TAREFA A
Resuma em duas frases o texto sobre a acidificação de mostos e vinhos.

INTRODUÇÃO A acidificação de mostos e vinhos são práticas enológicas autorizadas na UE, por utilização do ácido L(+)-tartárico. Apresenta este ácido como principal vantagem a sua forte capacidade de acidificação (pK1 = 3,12), e como inconveniente principal a sua elevada instabilidade físico-química. É ainda possível, no âmbito da UE, o recurso ao ácido cítrico, limitado dentro de alguns condicionalismos e normalmente utilizado para pequenas correcções de acidez antes do engarrafamento de vinhos brancos; apresenta alguma instabilidade biológica, mas tem a vantagem de complexar o ião férrico.

A possível utilização dos ácidos málico e láctico, para correcção ácida de mostos e vinhos, tem vindo a ser discutida, designadamente no âmbito do Office International de la Vigne et du Vin -OIV (Vilavella et al., 1996; Bertrand, 1999; Delfini et al., 1999). Em 1999, aprovou duas resoluções que vêm permitir a utilização dos ácidos L(+)-láctico, DL-láctico, L(-)-málico, DLmálico e L(+)-tartárico na acidificação química dos mostos e de todos estes e ainda do ácido cítrico na acidificação química dos vinhos. Ainda segundo estas resoluções, os níveis de acidificação deverão ser fixados até à Assembleia Geral do OIV de 2001.

Contudo, a possibilidade de recurso a todos estes agentes acidificantes continua a ser polémica, levantando-se em discussão diversos aspectos favoráveis ou desfavoráveis a essa possibilidade, designadamente a maior ou menor eficácia dos diversos agentes e a eventual eliminação das características de tipicidade dos vinhos.

Neste sentido, pretendeu-se neste trabalho comparar, sob os diferentes aspectos em discussão, a acidificação de mostos e vinhos por recurso aos ácidos L(+)tartárico e L(+)-láctico.

MATERIAL E MÉTODOS Ensaios tecnológicos Foram realizados ensaios de acidificação em mostos brancos e em vinhos brancos e tintos.

Consideraram-se três modalidades para cada ensaio: testemunha; acidificação com ácido L(+)-tartárico e acidificação com ácido L(+)-láctico. Todas as modalidades foram realizadas em triplicado.

TAREFA B
Retire das entradas abaixo cada linha que contenha a palavra "chart", distinguindo maiúsculas de minúsculas.

ENTRADAS APRESENTADAS
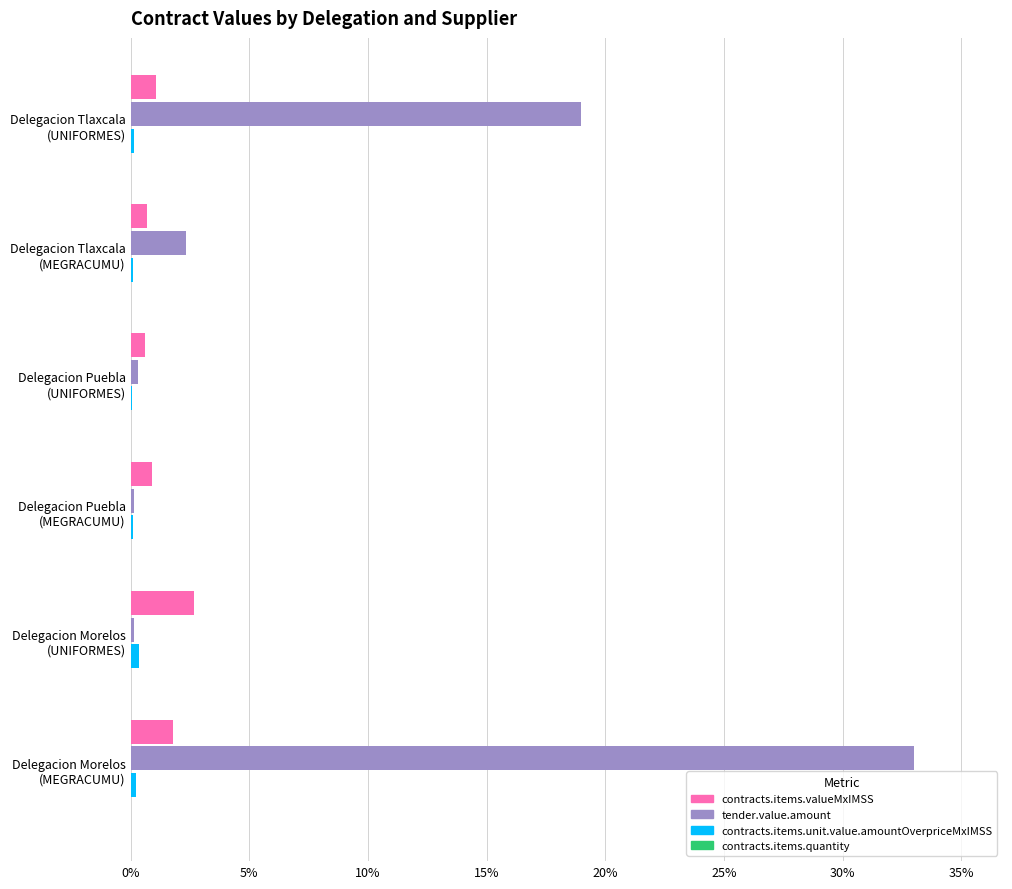

How many categories are shown in the chart?

6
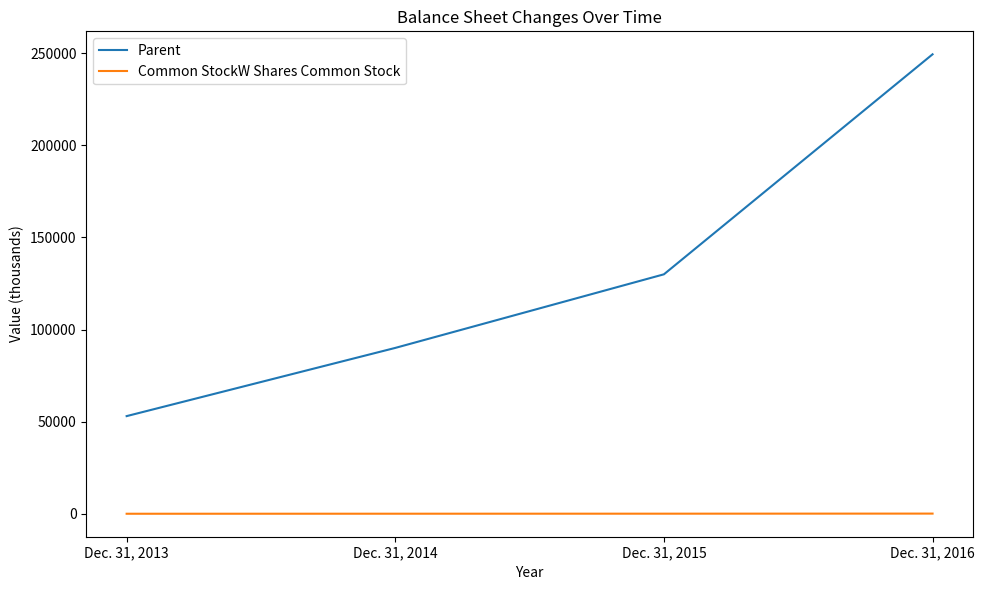

True or false: Common StockW Shares Common Stock and Parent cross at least once.

False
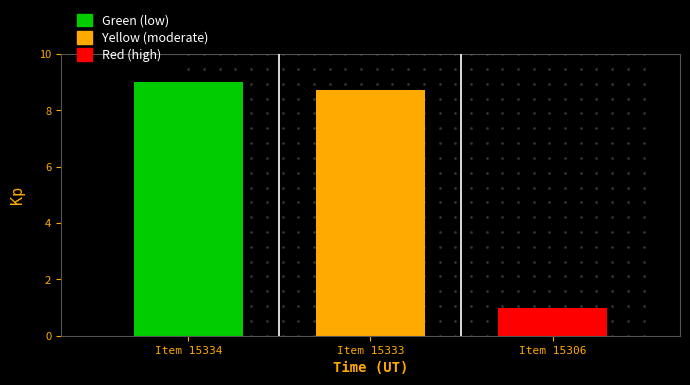

What is the ratio of the value at Item 15333 to the value at Item 15334?

1.0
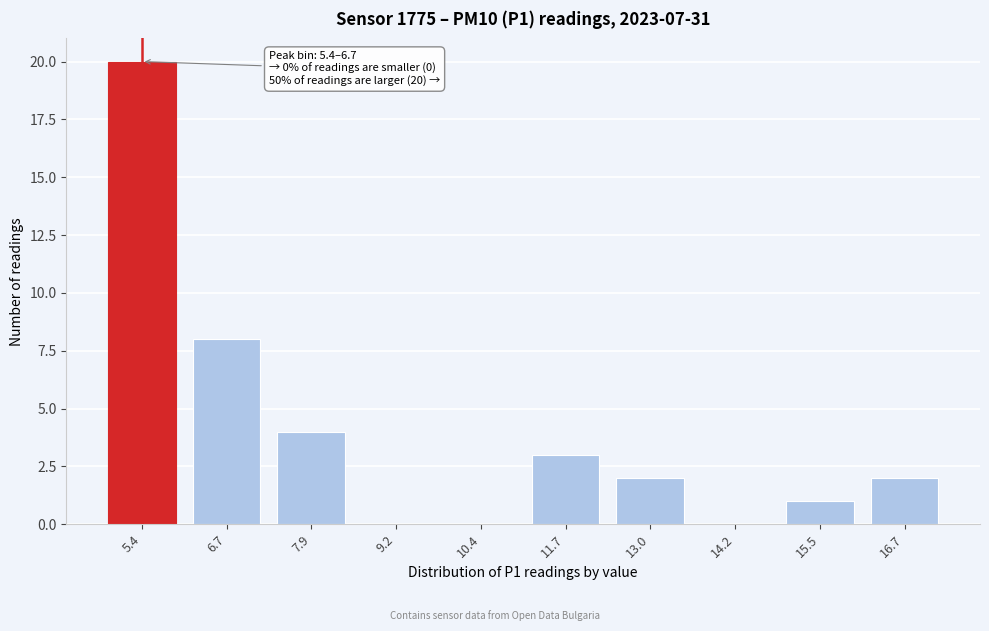

Reading left to right, extract all data points from this chart.

5.4=20	6.7=8	7.9=4	9.2=0	10.4=0	11.7=3	13.0=2	14.2=0	15.5=1	16.7=2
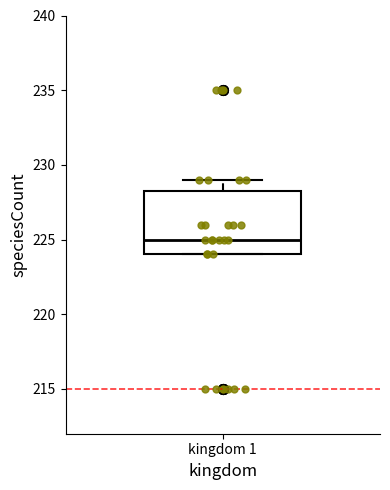

Read this box plot against the y-axis: the position of the median line, the range covered by the box, and the ends of both whiskers. The values are not printed on the chart, so give them approximately, as read against the axis.

median 225.0, box 224.0 to 228.5, whiskers 224.0 to 229.0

RESULTADO A
Na UE, a acidificação de mostos e vinhos é autorizada com ácido L(+)-tartárico, de forte capacidade acidificante mas elevada instabilidade físico-química, e com ácido cítrico dentro de alguns condicionalismos; em 1999 o OIV aprovou resoluções que permitem também o uso dos ácidos láctico e málico, embora o recurso a estes agentes continue a ser polémico. O trabalho compara a acidificação com os ácidos L(+)-tartárico e L(+)-láctico, em ensaios com mostos brancos e vinhos brancos e tintos, cada um com três modalidades (testemunha, ácido tartárico e ácido láctico) realizadas em triplicado.

RESULTADO B
How many categories are shown in the chart?
Reading left to right, extract all data points from this chart.
Read this box plot against the y-axis: the position of the median line, the range covered by the box, and the ends of both whiskers. The values are not printed on the chart, so give them approximately, as read against the axis.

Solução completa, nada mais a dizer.